Dans la figure ci-dessous, nous dessinons des graphiques des fonctions de distribution cumulatives empiriques (estimées) de la productivité pour les trois catégories d’entreprises qui nous intéressent : plus la productivité moyenne estimée pour une catégorie particulière d’entreprises est élevée, plus le graphique correspondant est faible. de la fonction de distribution.

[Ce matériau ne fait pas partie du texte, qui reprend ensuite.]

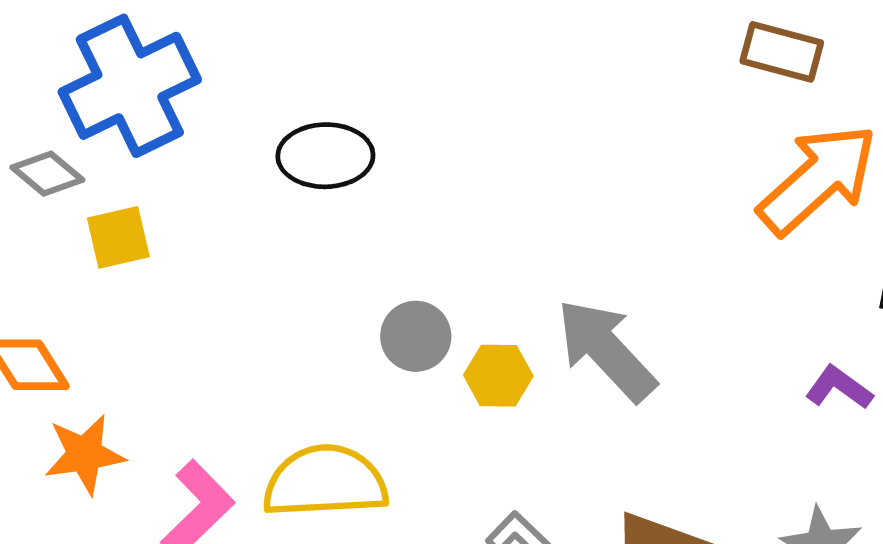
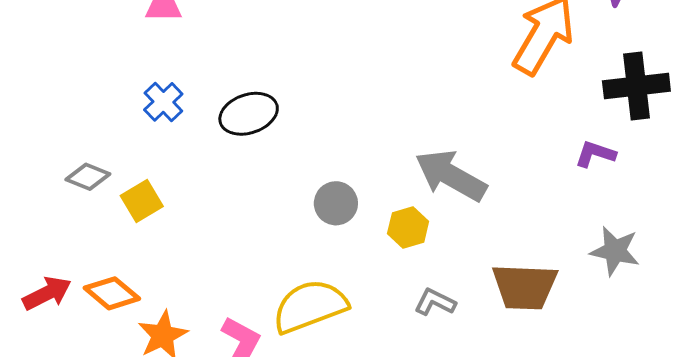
blue cross: (130, 86) -> (163, 102), moved, size x0.5
yellow hexagon: (498, 376) -> (408, 228), moved

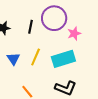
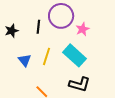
cyan rectangle: (63, 59) -> (74, 55), turned 65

Le graphique montre que les entreprises purement nationales sont les moins productives. Les entreprises impliquées dans la délocalisation des intrants se situent à un niveau de productivité intermédiaire, tandis que les entreprises impliquées dans la délocalisation des biens finals sont les plus productives. Qu’est-ce qui motive ces résultats ? Ils pourraient être expliqués de deux manières différentes. La première est de considérer que la délocalisation implique nécessairement des coûts fixes (tels que trouver un partenaire étranger et/ou implanter une usine à l’étranger, fixer les détails du processus de production à l’étranger en termes d’exigences techniques et juridiques, etc.) que seuls les plus productifs les entreprises peuvent se permettre. De plus, les coûts fixes associés à l’offshoring horizontal s’avèrent plus élevés que ceux associés à l’offshoring vertical puisque des actions marketing spécifiques sont nécessaires dans le premier cas (comme la publicité, la recherche de commerciaux locaux à l’étranger, etc.). L’existence de ces coûts fixes motive alors la décision de délocalisation. La deuxième façon d’expliquer nos résultats est de postuler que les entreprises qui commencent à délocaliser à un moment donné peuvent ensuite améliorer leur efficacité en conséquence de cette stratégie. L’exposition aux opérations internationales peut en fait leur être bénéfique, de sorte qu’un processus d’apprentissage par délocalisation s’installe. Ce processus est plus fort pour les entreprises qui délocalisent les biens finals et plus faible pour les entreprises qui délocalisent les intrants.
Ces deux explications du lien entre productivité et délocalisation pourraient être pertinentes. Une évaluation rigoureuse de cette question nécessite des données avec de multiples observations des mêmes entreprises au fil du temps. C’est une question sur laquelle nous prévoyons de nous concentrer dans nos travaux futurs.
Les preuves que nous présentons dans notre étude constituent une étape dans un programme de recherche plus large qui vise à comprendre la relation entre la fragmentation internationale de la production et la performance des entreprises. Nous montrons que différents types d’entreprises font des choix d’internationalisation différents, basés sur un large menu de stratégies complexes, et qu’il existe une hétérogénéité considérable entre les entreprises domestiques et délocalisées, et entre les entreprises délocalisées elles-mêmes, selon l’étape de production qui est délocalisée. Comme souligné ci-dessus, nous pensons que cette recherche est importante pour la politique commerciale européenne. Savoir quelles entreprises sont susceptibles de gagner et lesquelles sont susceptibles de perdre des mesures protectionnistes (ou non protectionnistes) est une information importante pour le débat politique actuel.